Thanks to Alan Douglas I acquired a McMurdo Silver Model 904 Capacitance Resistance Bridge.
A post on the Antique Radio Forum pointed me to Steve Rosenfeld (oceangate at comcast dot net) as a source for a manual.
He supplied nice copies of the manual, a magazine article written by McMurdo Silver himself describing the features of the circuit, and the advertisement above.
I'm very impressed by the quality of construction for a service-grade instrument.
Thumbscrews hold the front panel and chassis to the case, making it easy to remove for restoration. The main bridge potentiometer is a wirewound with a nice feel to it.
The parts are all mounted on the front panel. The power supply filtering and the bridge capacitances are mounted on a terminal board.
The range switch is a high-quality ceramic rotary switch.
The wiring has a pre-war look to it: cloth insulation and straight wire runs.
The carbon composition resistors also have that 1940's look: wide color bands, rough surface on the molded body. The precision 1% resistances are made from selected series pairs of ordinary 20% resistors.
The bridge capacitors need replacement.
Some were trimmed with selected parallel caps. Others seem to be simply selected components. The parts list calls for 2% tolerances on the bridge reference capacitors.
Here's a view from the left side.
Right side view. Some of the components are buried under the power transformer. Re-capping and re-resistoring is going to require dismantling it, and I hesitate to disturb the historical authenticity of the piece.
Update:
I replaced the capacitors and resistors and recalibrated the bridge.
I had to disconnect a number of wires to free the terminal board. I took lots of photographs of the wiring layout before disturbing anything as an aid to getting it all back together correctly.
I was able to pop off the cover of the main bridge potentiometer and clean the wiper and the resistance element with a drop of DeOxit.
I bought a couple of General Tools precision oilers. I keep one filled with Mobil 1 synthetic motor oil and one filled with DeOxit. Since the DeOxit has a low viscosity, you have to be careful not to open the valve too far, lest you deposit too much DeOxit.
I rebuilt the terminal board with new electrolytics and resistors.
An Antique Radio Forum friend with a General Radio precision capacitance bridge hand-selected the replacement bridge reference capacitors from a batch that I sent to him. Many thanks!
I replaced the bridge reference resistors on the range switch with 1% wirewound precision resistors.
The magic eye tube socket got new resistors. I had to replace one of the cloth-covered wires where I broke off the end while removing it. I don't stock cloth covered wire in my shop, so I had to settle for vinyl insulated hookup wire.

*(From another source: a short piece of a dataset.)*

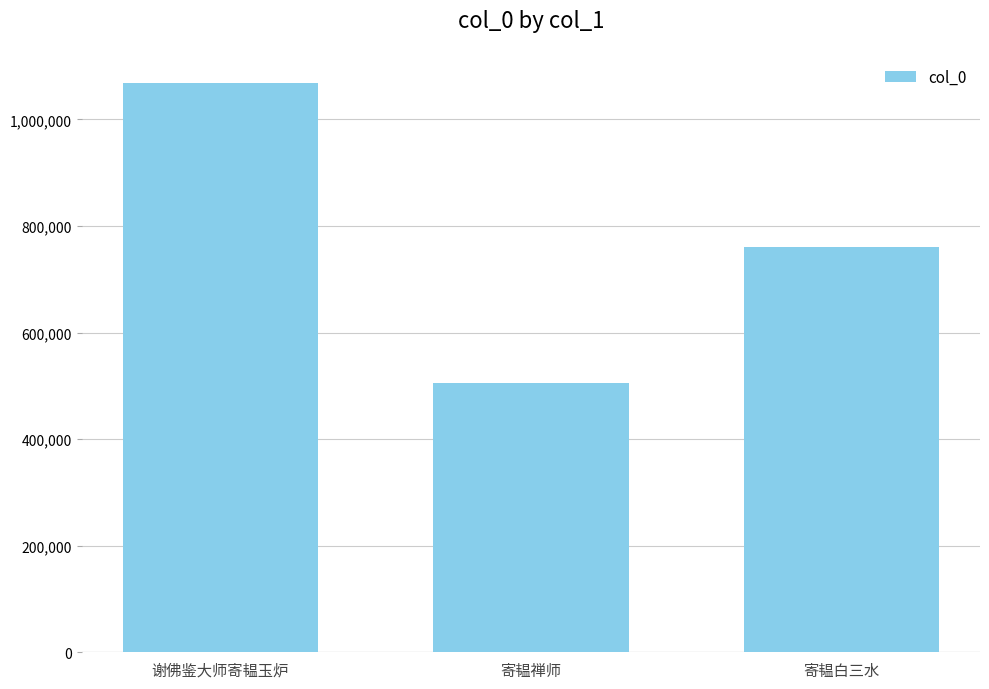

How many bars are there in total?

3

The lever switch and pushbutton got the DeOxit treatment and a new set of components. I reused the original fabric spaghetti tubing on the leads of the replacment capacitor.
I also sparingly used DeOxit on the range switch contacts.
The brackets for the leather handle were pretty rusty.
I cleaned them up with a Dremel with a wire brush ...
... and sprayed them with Testors Gloss Cote lacquer to protect the finish.
I had to clean up the hardware for the brackets, too.
The 904 uses pin jacks so I made up a set of short test leads to connect to my capacitor test fixture.
The banana plugs also fit the barrel of Mueller BU-60 alligator clips.
Calibrating the bridge was a bit problematic. The old 0.01 µF reference cap was just a little bit high in value. The set-screw had marred the shaft of a the potentiometer, so when I set the dial correctly for the new reference cap and then tightened the set screw, the dial would shift a little to line up with the old calibration. I ended up locking the dial with a bit of glyptol rather than fully tightening the set screw.
The original 1.0 µF reference cap was quite high - almost 20% high. And, of course, the old paper caps were leaky.